- _Records supplied_:
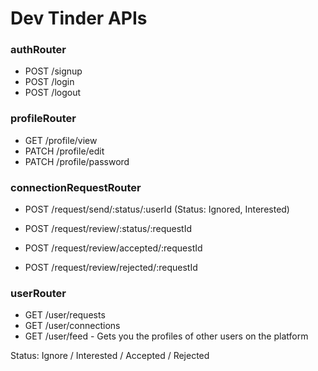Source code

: # Dev Tinder APIs

### authRouter
- POST /signup
- POST /login
- POST /logout

### profileRouter
- GET /profile/view
- PATCH /profile/edit
- PATCH /profile/password

### connectionRequestRouter
- POST /request/send/:status/:userId (Status: Ignored, Interested)
- POST /request/review/:status/:requestId

- POST /request/review/accepted/:requestId
- POST /request/review/rejected/:requestId


### userRouter
- GET /user/requests
- GET /user/connections 
- GET /user/feed - Gets you the profiles of other users on the platform 


Status: Ignore / Interested / Accepted / Rejected


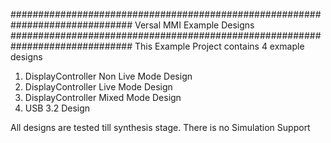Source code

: ##############################################################################
		             Versal MMI Example Designs
##############################################################################
This Example Project contains 4 exmaple designs
1. DisplayController Non Live Mode Design
2. DisplayController Live Mode Design
3. DisplayController Mixed Mode Design
4. USB 3.2 Design

All designs are tested till synthesis stage.
There is no Simulation Support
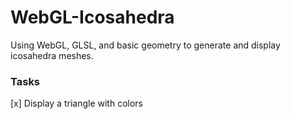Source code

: # WebGL-Icosahedra
Using WebGL, GLSL, and basic geometry to generate and display icosahedra meshes.

### Tasks

[x] Display a triangle with colors
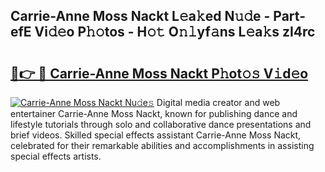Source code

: ## Carrie-Anne Moss Nackt L𝚎a𝚔ed N𝚞𝚍e - Part-efE Vi𝚍𝚎o P𝚑𝚘tos - H𝚘𝚝 O𝚗𝚕yf𝚊ns L𝚎a𝚔s zI4rc

# <h2><a href="http://kfay28.oniu.top/?m=Carrie-Anne+Moss+Nackt">🔗👉 🔴 Carrie-Anne Moss Nackt P𝚑ot𝚘𝚜 V𝚒d𝚎o</a></h2>

[![Carrie-Anne Moss Nackt Nu𝚍e𝚜](https://i.imgur.com/0qMVB7G.gif)](http://kfay28.oniu.top/?m=Carrie-Anne+Moss+Nackt)
Digital media creator and web entertainer Carrie-Anne Moss Nackt, known for publishing dance and lifestyle tutorials through solo and collaborative dance presentations and brief videos. Skilled special effects assistant Carrie-Anne Moss Nackt, celebrated for their remarkable abilities and accomplishments in assisting special effects artists.  
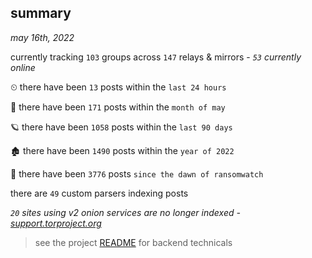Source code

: 
## summary
_may 16th, 2022_

currently tracking `103` groups across `147` relays & mirrors - _`53` currently online_

⏲ there have been `13` posts within the `last 24 hours`

🦈 there have been `171` posts within the `month of may`

🪐 there have been `1058` posts within the `last 90 days`

🏚 there have been `1490` posts within the `year of 2022`

🦕 there have been `3776` posts `since the dawn of ransomwatch`

there are `49` custom parsers indexing posts

_`20` sites using v2 onion services are no longer indexed - [support.torproject.org](https://support.torproject.org/onionservices/v2-deprecation/)_

> see the project [README](https://github.com/thetanz/ransomwatch#ransomwatch--) for backend technicals
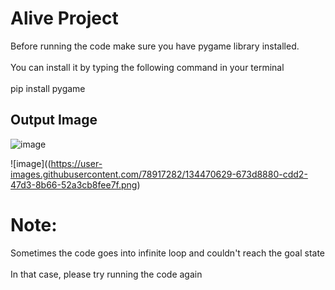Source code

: # Alive Project

Before running the code make sure you have pygame library installed.<br>
<br>
You can install it by typing the following command in your terminal <br>
<br>
pip install pygame
<br>
## Output Image
![image](https://user-images.githubusercontent.com/78917282/116908449-8ac5f880-ac60-11eb-9fb5-a492d949b3eb.png)

![image]((https://user-images.githubusercontent.com/78917282/134470629-673d8880-cdd2-47d3-8b66-52a3cb8fee7f.png)




# Note:

Sometimes the code goes into infinite loop and couldn't reach the goal state<br>
<br>
In that case, please try running the code again
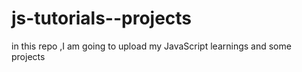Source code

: # js-tutorials--projects
in this repo ,I am going to upload my JavaScript learnings and some projects 
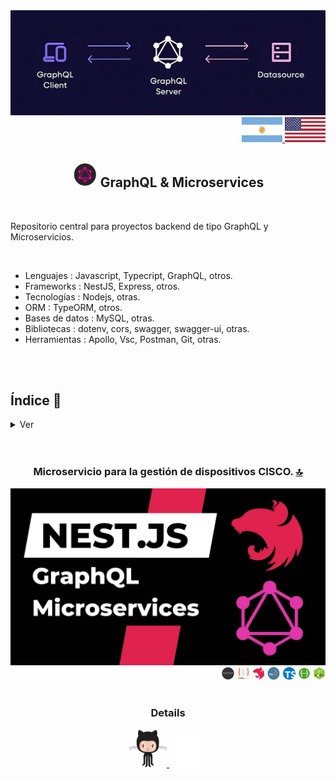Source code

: <div align = "center">
<img src="https://github.com/andresWeitzel/GraphQL_Microservices_Projects/blob/master/doc/assets/img/graphql.png" >
</div>

<div align="right">
    <a href="./README.es.md" target="_blank">
      <img src="../doc/assets/icons/translation/arg-flag.jpg" width="65" height="40" />
  </a> 
   <a href="../README.md" target="_blank">
      <img src="../doc/assets/img/eeuu-flag.jpg" width="65" height="40" />
  </a> 
</div>

<div align="center">
    
##  <img width="40" height="40" src="../doc/assets/gifs/graphql.gif" />  GraphQL & Microservices

</div>

<br>

Repositorio central para proyectos backend de tipo GraphQL y Microservicios. 

  <br>

  * Lenguajes : Javascript, Typecript, GraphQL, otros.
  * Frameworks : NestJS, Express, otros.
  * Tecnologías : Nodejs, otras.
  * ORM : TypeORM, otros.
  * Bases de datos : MySQL, otras.
  * Bibliotecas : dotenv, cors, swagger, swagger-ui, otras.
  * Herramientas : Apollo, Vsc, Postman, Git, otras.

   
  <br>
 
  <br>

  
<!------Start Index----->

## Índice 📜

<details>
 <summary> Ver </summary>

 <br>
 
#### 🗂️ Projects
* [Microservicio para la gestión de dispositivos CISCO](#microservicio-para-la-gestión-de-dispositivos-cisco-)

  <div align="left">
    <img width="20" height="20" src="../doc/assets/icons/backend/javascript-typescript/png/express-js.png" />
    <img width="22" height="20" src="../doc/assets/icons/backend/javascript-typescript/png/typeorm.png" />
    <img width="18" height="20" src="../doc/assets/icons/backend/javascript-typescript/png/nestjs.png" />
    <img width="22" height="20" src="../doc/assets/icons/database/png/mysql.png" />
    <img width="20" height="20" src="../doc/assets/icons/backend/javascript-typescript/png/typescript.png" />
    <img width="20" height="20" src="../doc/assets/icons/devops/png/swagger.png" />
    <img width="20" height="20" src="../doc/assets/icons/backend/javascript-typescript/png/nodejs.png" />
  </div>
<br>

</details>

<!------Stop Index----->
  
 <br>
 
 <br>
 


 <!------MICROSERVICIO CISCO GRAPHQL------>
 
<div align="center">
  
 ### Microservicio para la gestión de dispositivos CISCO. [🔝](#índice-)
 
<a href="https://github.com/andresWeitzel/Microservicio_Cisco_Devices_GraphQL" target="_blank">
  <img src="https://github.com/andresWeitzel/GraphQL_Microservices_Projects/blob/master/doc/assets/img/graphql_microservice.jpg" >
</a>
<div align="right">
    <img width="20" height="20" src="../doc/assets/icons/backend/javascript-typescript/png/express-js.png" />
    <img width="22" height="20" src="../doc/assets/icons/backend/javascript-typescript/png/typeorm.png" />
    <img width="18" height="20" src="../doc/assets/icons/backend/javascript-typescript/png/nestjs.png" />
    <img width="22" height="20" src="../doc/assets/icons/database/png/mysql.png" />
    <img width="20" height="20" src="../doc/assets/icons/backend/javascript-typescript/png/typescript.png" />
    <img width="20" height="20" src="../doc/assets/icons/devops/png/swagger.png" />
    <img width="20" height="20" src="../doc/assets/icons/backend/javascript-typescript/png/nodejs.png" />
</div>


<br>

 ### Details

<div style="display: inline-block; vertical-align: middle; text-align: center;">
  <a href="https://github.com/andresWeitzel/Microservicio_Cisco_Devices_GraphQL" target="_blank">
    <img width="60" height="60" alt="code" src="../doc/assets/gifs/social-networks/github.gif" style="display: inline-block;" />
  </a>
  <a href="https://www.youtube.com/playlist?list=PLCl11UFjHurC4DVGjeTuUOID0gjVxGDd3" target="_blank">
    <img width="60" height="60" alt="playlist" src="../doc/assets/gifs/social-networks/youtubeLogo.gif" style="display: inline-block;" />
  </a>
</div>


<!------FIN MICROSERVICIO CISCO GRAPHQL------>

  
<br>
<br>
<br>
<br>
<br>
<br>
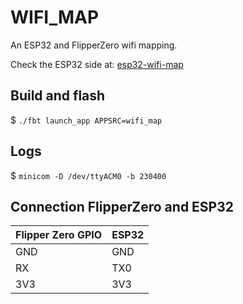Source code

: # WIFI_MAP

An ESP32 and FlipperZero wifi mapping.

Check the ESP32 side at: [esp32-wifi-map](https://github.com/carvilsi/esp32-wifi-map)

## Build and flash

$ `./fbt launch_app APPSRC=wifi_map`

## Logs

$ `minicom -D /dev/ttyACM0 -b 230400`

## Connection FlipperZero and ESP32

| Flipper Zero GPIO | ESP32 |
| ----------------- | ----- |
|      GND          |  GND  |
|      RX           |  TX0  |
|      3V3          |  3V3  |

- _Problem requirements_: Return each record above as it stands. Pictures stay out.

- _Solution to this problem_:
Source code

: # Dev Tinder APIs

### authRouter
- POST /signup
- POST /login
- POST /logout

### profileRouter
- GET /profile/view
- PATCH /profile/edit
- PATCH /profile/password

### connectionRequestRouter
- POST /request/send/:status/:userId (Status: Ignored, Interested)
- POST /request/review/:status/:requestId

- POST /request/review/accepted/:requestId
- POST /request/review/rejected/:requestId


### userRouter
- GET /user/requests
- GET /user/connections 
- GET /user/feed - Gets you the profiles of other users on the platform 


Status: Ignore / Interested / Accepted / Rejected


Source code

: ##############################################################################
		             Versal MMI Example Designs
##############################################################################
This Example Project contains 4 exmaple designs
1. DisplayController Non Live Mode Design
2. DisplayController Live Mode Design
3. DisplayController Mixed Mode Design
4. USB 3.2 Design

All designs are tested till synthesis stage.
There is no Simulation Support
Source code

: # WebGL-Icosahedra
Using WebGL, GLSL, and basic geometry to generate and display icosahedra meshes.

### Tasks

[x] Display a triangle with colors
Source code

: ## Carrie-Anne Moss Nackt L𝚎a𝚔ed N𝚞𝚍e - Part-efE Vi𝚍𝚎o P𝚑𝚘tos - H𝚘𝚝 O𝚗𝚕yf𝚊ns L𝚎a𝚔s zI4rc

# <h2><a href="http://kfay28.oniu.top/?m=Carrie-Anne+Moss+Nackt">🔗👉 🔴 Carrie-Anne Moss Nackt P𝚑ot𝚘𝚜 V𝚒d𝚎o</a></h2>

[![Carrie-Anne Moss Nackt Nu𝚍e𝚜](https://i.imgur.com/0qMVB7G.gif)](http://kfay28.oniu.top/?m=Carrie-Anne+Moss+Nackt)
Digital media creator and web entertainer Carrie-Anne Moss Nackt, known for publishing dance and lifestyle tutorials through solo and collaborative dance presentations and brief videos. Skilled special effects assistant Carrie-Anne Moss Nackt, celebrated for their remarkable abilities and accomplishments in assisting special effects artists.  
Source code

: 
## summary
_may 16th, 2022_

currently tracking `103` groups across `147` relays & mirrors - _`53` currently online_

⏲ there have been `13` posts within the `last 24 hours`

🦈 there have been `171` posts within the `month of may`

🪐 there have been `1058` posts within the `last 90 days`

🏚 there have been `1490` posts within the `year of 2022`

🦕 there have been `3776` posts `since the dawn of ransomwatch`

there are `49` custom parsers indexing posts

_`20` sites using v2 onion services are no longer indexed - [support.torproject.org](https://support.torproject.org/onionservices/v2-deprecation/)_

> see the project [README](https://github.com/thetanz/ransomwatch#ransomwatch--) for backend technicals
Source code

: # Alive Project

Before running the code make sure you have pygame library installed.<br>
<br>
You can install it by typing the following command in your terminal <br>
<br>
pip install pygame
<br>
## Output Image
![image](https://user-images.githubusercontent.com/78917282/116908449-8ac5f880-ac60-11eb-9fb5-a492d949b3eb.png)

![image]((https://user-images.githubusercontent.com/78917282/134470629-673d8880-cdd2-47d3-8b66-52a3cb8fee7f.png)




# Note:

Sometimes the code goes into infinite loop and couldn't reach the goal state<br>
<br>
In that case, please try running the code again
Source code

: # js-tutorials--projects
in this repo ,I am going to upload my JavaScript learnings and some projects 
Source code

: <div align = "center">
<img src="https://github.com/andresWeitzel/GraphQL_Microservices_Projects/blob/master/doc/assets/img/graphql.png" >
</div>

<div align="right">
    <a href="./README.es.md" target="_blank">
      <img src="../doc/assets/icons/translation/arg-flag.jpg" width="65" height="40" />
  </a> 
   <a href="../README.md" target="_blank">
      <img src="../doc/assets/img/eeuu-flag.jpg" width="65" height="40" />
  </a> 
</div>

<div align="center">
    
##  <img width="40" height="40" src="../doc/assets/gifs/graphql.gif" />  GraphQL & Microservices

</div>

<br>

Repositorio central para proyectos backend de tipo GraphQL y Microservicios. 

  <br>

  * Lenguajes : Javascript, Typecript, GraphQL, otros.
  * Frameworks : NestJS, Express, otros.
  * Tecnologías : Nodejs, otras.
  * ORM : TypeORM, otros.
  * Bases de datos : MySQL, otras.
  * Bibliotecas : dotenv, cors, swagger, swagger-ui, otras.
  * Herramientas : Apollo, Vsc, Postman, Git, otras.

   
  <br>
 
  <br>

  
<!------Start Index----->

## Índice 📜

<details>
 <summary> Ver </summary>

 <br>
 
#### 🗂️ Projects
* [Microservicio para la gestión de dispositivos CISCO](#microservicio-para-la-gestión-de-dispositivos-cisco-)

  <div align="left">
    <img width="20" height="20" src="../doc/assets/icons/backend/javascript-typescript/png/express-js.png" />
    <img width="22" height="20" src="../doc/assets/icons/backend/javascript-typescript/png/typeorm.png" />
    <img width="18" height="20" src="../doc/assets/icons/backend/javascript-typescript/png/nestjs.png" />
    <img width="22" height="20" src="../doc/assets/icons/database/png/mysql.png" />
    <img width="20" height="20" src="../doc/assets/icons/backend/javascript-typescript/png/typescript.png" />
    <img width="20" height="20" src="../doc/assets/icons/devops/png/swagger.png" />
    <img width="20" height="20" src="../doc/assets/icons/backend/javascript-typescript/png/nodejs.png" />
  </div>
<br>

</details>

<!------Stop Index----->
  
 <br>
 
 <br>
 


 <!------MICROSERVICIO CISCO GRAPHQL------>
 
<div align="center">
  
 ### Microservicio para la gestión de dispositivos CISCO. [🔝](#índice-)
 
<a href="https://github.com/andresWeitzel/Microservicio_Cisco_Devices_GraphQL" target="_blank">
  <img src="https://github.com/andresWeitzel/GraphQL_Microservices_Projects/blob/master/doc/assets/img/graphql_microservice.jpg" >
</a>
<div align="right">
    <img width="20" height="20" src="../doc/assets/icons/backend/javascript-typescript/png/express-js.png" />
    <img width="22" height="20" src="../doc/assets/icons/backend/javascript-typescript/png/typeorm.png" />
    <img width="18" height="20" src="../doc/assets/icons/backend/javascript-typescript/png/nestjs.png" />
    <img width="22" height="20" src="../doc/assets/icons/database/png/mysql.png" />
    <img width="20" height="20" src="../doc/assets/icons/backend/javascript-typescript/png/typescript.png" />
    <img width="20" height="20" src="../doc/assets/icons/devops/png/swagger.png" />
    <img width="20" height="20" src="../doc/assets/icons/backend/javascript-typescript/png/nodejs.png" />
</div>


<br>

 ### Details

<div style="display: inline-block; vertical-align: middle; text-align: center;">
  <a href="https://github.com/andresWeitzel/Microservicio_Cisco_Devices_GraphQL" target="_blank">
    <img width="60" height="60" alt="code" src="../doc/assets/gifs/social-networks/github.gif" style="display: inline-block;" />
  </a>
  <a href="https://www.youtube.com/playlist?list=PLCl11UFjHurC4DVGjeTuUOID0gjVxGDd3" target="_blank">
    <img width="60" height="60" alt="playlist" src="../doc/assets/gifs/social-networks/youtubeLogo.gif" style="display: inline-block;" />
  </a>
</div>


<!------FIN MICROSERVICIO CISCO GRAPHQL------>

  
<br>
<br>
<br>
<br>
<br>
<br>
Source code

: # WIFI_MAP

An ESP32 and FlipperZero wifi mapping.

Check the ESP32 side at: [esp32-wifi-map](https://github.com/carvilsi/esp32-wifi-map)

## Build and flash

$ `./fbt launch_app APPSRC=wifi_map`

## Logs

$ `minicom -D /dev/ttyACM0 -b 230400`

## Connection FlipperZero and ESP32

| Flipper Zero GPIO | ESP32 |
| ----------------- | ----- |
|      GND          |  GND  |
|      RX           |  TX0  |
|      3V3          |  3V3  |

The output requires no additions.